NITDA in a statement on Wednesday said data from the Federal Inland Revenue Service (FIRS) and the National Bureau of Statistics (NBS) revealed that foreign digital companies, including interactive computer service platforms and internet intermediaries operating in Nigeria were now paying their taxes and this had led to significant increase in revenue for the government.
“Furthermore, data from the Federal Inland Revenue Service (FIRS) and the National Bureau of Statistics (NBS) reveal that foreign digital companies, including interactive computer service platforms and internet intermediaries (such as social media platforms) operating in Nigeria contributed over N2.55 trillion (approximately $1.5 billion) in taxes in H1 2024. This significant increase in revenue underscores the role of robust regulatory frameworks in shaping compliance and driving revenue growth in digital economy,” the NITDA statement signed by its Head of Public Affairs, Hadiza Umar, said.
The IT regulatory agency also revealed that the social media platforms deactivated about 12.1 million accounts of Nigerians last year for various unarmed offences, while 65.8m contents of Nigerians were taken down for contravening the policies of the social media platforms.
Also, 4.126m registered complaints from Nigerians were received by the social media platforms while 379,433 Nigerian contents were removed and later re-uploaded, following an appeal by the Nigerian owners.
NITDA “commended Google, X, Microsoft, and TikTok for their compliance with the Code of Practice for Interactive Computer Service Platforms/Internet Intermediaries. The Code which was issued jointly by the Nigerian Communications Commission (NCC), National Broadcasting Commission (NBC), and NITDA outlines clear guidelines for promoting online safety and managing harmful content.”
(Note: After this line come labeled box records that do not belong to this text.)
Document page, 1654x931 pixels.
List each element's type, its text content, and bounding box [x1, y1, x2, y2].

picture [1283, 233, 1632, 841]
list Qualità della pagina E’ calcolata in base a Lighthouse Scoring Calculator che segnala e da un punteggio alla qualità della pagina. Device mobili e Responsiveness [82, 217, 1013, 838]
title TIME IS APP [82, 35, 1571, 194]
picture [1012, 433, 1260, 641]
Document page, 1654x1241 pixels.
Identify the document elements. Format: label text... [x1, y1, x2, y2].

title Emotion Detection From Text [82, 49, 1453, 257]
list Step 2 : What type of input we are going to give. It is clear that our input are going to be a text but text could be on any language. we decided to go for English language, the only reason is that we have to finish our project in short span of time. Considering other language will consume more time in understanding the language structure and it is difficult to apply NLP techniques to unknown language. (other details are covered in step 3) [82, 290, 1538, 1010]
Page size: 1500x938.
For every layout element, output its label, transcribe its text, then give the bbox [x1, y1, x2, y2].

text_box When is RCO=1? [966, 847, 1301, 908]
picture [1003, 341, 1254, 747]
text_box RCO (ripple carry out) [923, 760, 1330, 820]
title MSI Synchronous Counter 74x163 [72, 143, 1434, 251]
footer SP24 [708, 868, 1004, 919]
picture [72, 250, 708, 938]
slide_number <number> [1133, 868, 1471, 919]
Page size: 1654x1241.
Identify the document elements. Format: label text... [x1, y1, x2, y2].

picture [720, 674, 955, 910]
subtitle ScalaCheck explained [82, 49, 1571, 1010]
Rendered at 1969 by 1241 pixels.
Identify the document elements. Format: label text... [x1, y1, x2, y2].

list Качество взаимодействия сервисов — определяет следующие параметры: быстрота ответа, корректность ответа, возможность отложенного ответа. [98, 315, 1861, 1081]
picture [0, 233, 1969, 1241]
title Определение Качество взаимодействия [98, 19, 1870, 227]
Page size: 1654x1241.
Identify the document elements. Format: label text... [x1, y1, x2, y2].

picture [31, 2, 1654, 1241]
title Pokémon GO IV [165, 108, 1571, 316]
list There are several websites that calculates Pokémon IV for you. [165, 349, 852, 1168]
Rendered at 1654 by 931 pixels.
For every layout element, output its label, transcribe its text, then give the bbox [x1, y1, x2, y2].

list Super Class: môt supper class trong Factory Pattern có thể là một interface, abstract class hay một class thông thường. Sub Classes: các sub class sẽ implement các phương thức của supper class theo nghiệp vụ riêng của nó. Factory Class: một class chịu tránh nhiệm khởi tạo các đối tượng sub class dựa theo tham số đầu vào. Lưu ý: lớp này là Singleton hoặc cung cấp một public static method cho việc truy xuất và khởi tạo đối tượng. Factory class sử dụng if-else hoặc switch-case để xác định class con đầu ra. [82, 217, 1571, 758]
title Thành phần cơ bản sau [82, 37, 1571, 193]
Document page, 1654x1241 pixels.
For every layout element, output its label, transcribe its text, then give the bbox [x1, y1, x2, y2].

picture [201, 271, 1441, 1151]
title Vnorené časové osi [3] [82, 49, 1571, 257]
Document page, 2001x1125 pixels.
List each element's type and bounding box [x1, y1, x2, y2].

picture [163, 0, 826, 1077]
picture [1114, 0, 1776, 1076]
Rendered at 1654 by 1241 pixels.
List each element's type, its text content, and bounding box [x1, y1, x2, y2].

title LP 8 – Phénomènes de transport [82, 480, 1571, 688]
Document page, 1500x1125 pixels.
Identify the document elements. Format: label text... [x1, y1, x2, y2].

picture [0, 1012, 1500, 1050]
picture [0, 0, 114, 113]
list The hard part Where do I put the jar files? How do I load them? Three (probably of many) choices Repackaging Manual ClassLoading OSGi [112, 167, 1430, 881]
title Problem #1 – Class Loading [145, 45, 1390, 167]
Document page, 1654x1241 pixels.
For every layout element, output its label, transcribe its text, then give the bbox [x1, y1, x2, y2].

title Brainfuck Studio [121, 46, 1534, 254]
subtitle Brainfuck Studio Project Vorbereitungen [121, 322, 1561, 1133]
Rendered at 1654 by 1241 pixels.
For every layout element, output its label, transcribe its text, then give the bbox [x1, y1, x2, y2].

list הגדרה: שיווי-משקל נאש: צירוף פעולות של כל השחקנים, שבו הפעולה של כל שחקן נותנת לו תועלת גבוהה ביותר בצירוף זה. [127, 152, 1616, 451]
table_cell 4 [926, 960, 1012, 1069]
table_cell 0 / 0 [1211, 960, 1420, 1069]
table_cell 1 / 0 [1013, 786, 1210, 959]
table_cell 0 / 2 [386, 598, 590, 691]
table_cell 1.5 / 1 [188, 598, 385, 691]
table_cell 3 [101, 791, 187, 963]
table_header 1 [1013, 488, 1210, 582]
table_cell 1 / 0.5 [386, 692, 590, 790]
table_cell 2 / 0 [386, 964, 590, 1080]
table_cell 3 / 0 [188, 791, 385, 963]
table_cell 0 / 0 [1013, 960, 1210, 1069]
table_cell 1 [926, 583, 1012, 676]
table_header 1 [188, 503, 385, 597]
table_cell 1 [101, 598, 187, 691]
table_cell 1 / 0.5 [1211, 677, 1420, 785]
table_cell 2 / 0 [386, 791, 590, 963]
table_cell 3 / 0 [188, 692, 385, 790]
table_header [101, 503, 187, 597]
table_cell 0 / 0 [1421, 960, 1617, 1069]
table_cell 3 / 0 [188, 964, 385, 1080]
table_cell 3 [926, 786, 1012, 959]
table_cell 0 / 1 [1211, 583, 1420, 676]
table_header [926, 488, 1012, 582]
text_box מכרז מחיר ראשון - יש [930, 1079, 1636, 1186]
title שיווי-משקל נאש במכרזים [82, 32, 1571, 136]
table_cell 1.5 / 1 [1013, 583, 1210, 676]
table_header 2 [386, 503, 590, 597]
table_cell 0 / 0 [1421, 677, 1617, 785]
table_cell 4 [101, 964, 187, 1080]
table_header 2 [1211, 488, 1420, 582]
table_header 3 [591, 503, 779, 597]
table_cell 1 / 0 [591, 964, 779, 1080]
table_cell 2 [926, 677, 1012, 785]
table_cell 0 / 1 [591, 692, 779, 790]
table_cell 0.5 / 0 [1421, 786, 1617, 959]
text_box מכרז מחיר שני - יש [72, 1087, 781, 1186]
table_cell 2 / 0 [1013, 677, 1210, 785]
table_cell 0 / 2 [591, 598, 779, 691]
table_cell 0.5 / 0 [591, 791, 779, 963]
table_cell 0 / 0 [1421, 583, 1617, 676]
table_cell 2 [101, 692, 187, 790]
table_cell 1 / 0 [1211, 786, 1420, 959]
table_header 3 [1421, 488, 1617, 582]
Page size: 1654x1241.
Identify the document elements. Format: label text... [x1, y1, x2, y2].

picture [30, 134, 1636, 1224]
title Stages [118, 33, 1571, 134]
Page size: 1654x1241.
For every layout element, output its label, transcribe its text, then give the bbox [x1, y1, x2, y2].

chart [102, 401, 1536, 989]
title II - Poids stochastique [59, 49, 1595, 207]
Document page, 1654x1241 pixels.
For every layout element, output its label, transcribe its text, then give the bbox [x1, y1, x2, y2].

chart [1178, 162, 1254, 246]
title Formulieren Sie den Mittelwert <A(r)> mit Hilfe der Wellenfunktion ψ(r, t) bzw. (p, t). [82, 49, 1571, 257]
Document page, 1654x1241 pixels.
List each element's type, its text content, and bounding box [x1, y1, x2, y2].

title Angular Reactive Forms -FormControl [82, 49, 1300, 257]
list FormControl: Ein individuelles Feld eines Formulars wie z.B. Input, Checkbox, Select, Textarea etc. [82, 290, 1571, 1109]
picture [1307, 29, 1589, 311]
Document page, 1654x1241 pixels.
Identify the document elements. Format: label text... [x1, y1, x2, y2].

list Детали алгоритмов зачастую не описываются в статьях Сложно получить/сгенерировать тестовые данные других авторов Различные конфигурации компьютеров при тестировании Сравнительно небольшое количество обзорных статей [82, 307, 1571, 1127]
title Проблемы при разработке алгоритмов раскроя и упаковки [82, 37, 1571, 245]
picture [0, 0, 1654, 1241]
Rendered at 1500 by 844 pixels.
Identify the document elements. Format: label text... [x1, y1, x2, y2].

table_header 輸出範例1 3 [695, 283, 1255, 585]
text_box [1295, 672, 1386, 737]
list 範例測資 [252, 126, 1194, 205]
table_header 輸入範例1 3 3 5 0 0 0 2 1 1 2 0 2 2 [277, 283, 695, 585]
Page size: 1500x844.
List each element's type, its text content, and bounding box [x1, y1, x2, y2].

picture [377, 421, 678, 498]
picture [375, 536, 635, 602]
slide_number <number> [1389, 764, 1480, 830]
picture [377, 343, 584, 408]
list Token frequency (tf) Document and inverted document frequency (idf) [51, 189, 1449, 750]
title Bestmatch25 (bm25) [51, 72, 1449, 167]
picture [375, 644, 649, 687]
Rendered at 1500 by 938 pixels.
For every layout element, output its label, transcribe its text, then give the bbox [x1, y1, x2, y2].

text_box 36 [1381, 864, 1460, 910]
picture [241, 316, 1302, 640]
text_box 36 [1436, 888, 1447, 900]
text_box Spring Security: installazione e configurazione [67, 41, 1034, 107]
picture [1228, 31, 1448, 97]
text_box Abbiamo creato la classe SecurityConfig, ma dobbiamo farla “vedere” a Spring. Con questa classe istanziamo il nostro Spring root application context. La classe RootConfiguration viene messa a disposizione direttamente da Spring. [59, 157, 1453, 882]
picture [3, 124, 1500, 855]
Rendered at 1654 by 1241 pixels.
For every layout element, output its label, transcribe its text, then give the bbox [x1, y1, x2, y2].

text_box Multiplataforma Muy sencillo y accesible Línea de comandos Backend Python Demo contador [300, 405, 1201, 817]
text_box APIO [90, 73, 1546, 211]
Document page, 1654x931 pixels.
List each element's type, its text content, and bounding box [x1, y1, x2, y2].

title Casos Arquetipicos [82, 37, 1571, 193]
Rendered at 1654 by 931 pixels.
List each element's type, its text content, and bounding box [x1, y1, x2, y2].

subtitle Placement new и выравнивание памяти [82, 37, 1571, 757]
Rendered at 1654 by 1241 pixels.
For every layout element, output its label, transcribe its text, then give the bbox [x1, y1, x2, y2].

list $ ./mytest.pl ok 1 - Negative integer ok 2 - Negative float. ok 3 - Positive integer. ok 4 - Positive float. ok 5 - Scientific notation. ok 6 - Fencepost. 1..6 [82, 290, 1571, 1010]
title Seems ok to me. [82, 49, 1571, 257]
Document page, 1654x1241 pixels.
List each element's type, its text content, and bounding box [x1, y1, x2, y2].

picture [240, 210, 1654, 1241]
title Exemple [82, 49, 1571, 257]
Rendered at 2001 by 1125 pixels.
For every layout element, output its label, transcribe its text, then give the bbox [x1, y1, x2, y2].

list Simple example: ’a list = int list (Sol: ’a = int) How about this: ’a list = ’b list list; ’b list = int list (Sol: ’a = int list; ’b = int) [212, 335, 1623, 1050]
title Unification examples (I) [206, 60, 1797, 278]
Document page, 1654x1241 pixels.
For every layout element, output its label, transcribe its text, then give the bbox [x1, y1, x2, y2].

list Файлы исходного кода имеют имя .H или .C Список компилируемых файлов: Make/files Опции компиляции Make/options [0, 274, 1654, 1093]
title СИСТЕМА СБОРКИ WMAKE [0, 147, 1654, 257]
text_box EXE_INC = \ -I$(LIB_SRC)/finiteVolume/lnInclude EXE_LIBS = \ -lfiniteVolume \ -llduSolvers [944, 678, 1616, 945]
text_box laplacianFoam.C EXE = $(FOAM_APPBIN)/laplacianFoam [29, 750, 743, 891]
Daily Trust reports that the 2023 compliance report provides valuable insight into the platforms efforts to address user safety concerns in line with the Code of Practice and the platforms’ community guidelines.
While commending the progress made, NITDA emphasised the need for continued collaboration and innovation by the social media platforms to address emerging challenges and ensure a safer and more responsible digital space.
The agency said remained committed to working with stakeholders to strengthen and enhance user safety measures, digital literacy, trust and transparency.